** Opening Material for this task block **

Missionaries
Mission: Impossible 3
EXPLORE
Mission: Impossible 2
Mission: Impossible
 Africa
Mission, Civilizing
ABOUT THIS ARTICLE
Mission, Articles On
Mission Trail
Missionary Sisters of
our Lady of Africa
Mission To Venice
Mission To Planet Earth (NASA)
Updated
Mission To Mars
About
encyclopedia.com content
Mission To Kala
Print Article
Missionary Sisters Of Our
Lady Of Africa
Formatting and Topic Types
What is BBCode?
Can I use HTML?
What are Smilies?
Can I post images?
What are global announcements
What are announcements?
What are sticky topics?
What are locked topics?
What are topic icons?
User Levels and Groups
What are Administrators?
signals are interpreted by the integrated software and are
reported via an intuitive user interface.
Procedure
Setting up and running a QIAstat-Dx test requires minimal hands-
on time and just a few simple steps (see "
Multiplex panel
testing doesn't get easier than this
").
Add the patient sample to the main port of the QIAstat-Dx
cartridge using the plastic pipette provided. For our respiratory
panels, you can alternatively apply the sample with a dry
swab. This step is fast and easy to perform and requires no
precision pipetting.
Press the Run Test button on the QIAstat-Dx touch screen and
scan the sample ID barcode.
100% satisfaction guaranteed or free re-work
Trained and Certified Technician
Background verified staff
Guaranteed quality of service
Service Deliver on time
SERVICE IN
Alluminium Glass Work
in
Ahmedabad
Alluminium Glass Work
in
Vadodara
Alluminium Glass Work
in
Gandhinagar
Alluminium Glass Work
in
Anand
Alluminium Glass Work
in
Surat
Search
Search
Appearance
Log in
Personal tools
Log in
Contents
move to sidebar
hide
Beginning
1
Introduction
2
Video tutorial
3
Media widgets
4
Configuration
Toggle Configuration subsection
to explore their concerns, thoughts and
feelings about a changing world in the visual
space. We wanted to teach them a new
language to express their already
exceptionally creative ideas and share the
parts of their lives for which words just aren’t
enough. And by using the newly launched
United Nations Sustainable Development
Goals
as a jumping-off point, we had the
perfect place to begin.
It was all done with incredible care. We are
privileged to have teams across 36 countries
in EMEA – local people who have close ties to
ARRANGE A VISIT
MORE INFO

** Closing Material for this task block **

Job item => Write out every line of the items above word for word, keeping the same order.

Reply to the task =>
Missionaries
Mission: Impossible 3
EXPLORE
Mission: Impossible 2
Mission: Impossible
 Africa
Mission, Civilizing
ABOUT THIS ARTICLE
Mission, Articles On
Mission Trail
Missionary Sisters of
our Lady of Africa
Mission To Venice
Mission To Planet Earth (NASA)
Updated
Mission To Mars
About
encyclopedia.com content
Mission To Kala
Print Article
Missionary Sisters Of Our
Lady Of Africa
Formatting and Topic Types
What is BBCode?
Can I use HTML?
What are Smilies?
Can I post images?
What are global announcements
What are announcements?
What are sticky topics?
What are locked topics?
What are topic icons?
User Levels and Groups
What are Administrators?
signals are interpreted by the integrated software and are
reported via an intuitive user interface.
Procedure
Setting up and running a QIAstat-Dx test requires minimal hands-
on time and just a few simple steps (see "
Multiplex panel
testing doesn't get easier than this
").
Add the patient sample to the main port of the QIAstat-Dx
cartridge using the plastic pipette provided. For our respiratory
panels, you can alternatively apply the sample with a dry
swab. This step is fast and easy to perform and requires no
precision pipetting.
Press the Run Test button on the QIAstat-Dx touch screen and
scan the sample ID barcode.
100% satisfaction guaranteed or free re-work
Trained and Certified Technician
Background verified staff
Guaranteed quality of service
Service Deliver on time
SERVICE IN
Alluminium Glass Work
in
Ahmedabad
Alluminium Glass Work
in
Vadodara
Alluminium Glass Work
in
Gandhinagar
Alluminium Glass Work
in
Anand
Alluminium Glass Work
in
Surat
Search
Search
Appearance
Log in
Personal tools
Log in
Contents
move to sidebar
hide
Beginning
1
Introduction
2
Video tutorial
3
Media widgets
4
Configuration
Toggle Configuration subsection
to explore their concerns, thoughts and
feelings about a changing world in the visual
space. We wanted to teach them a new
language to express their already
exceptionally creative ideas and share the
parts of their lives for which words just aren’t
enough. And by using the newly launched
United Nations Sustainable Development
Goals
as a jumping-off point, we had the
perfect place to begin.
It was all done with incredible care. We are
privileged to have teams across 36 countries
in EMEA – local people who have close ties to
ARRANGE A VISIT
MORE INFO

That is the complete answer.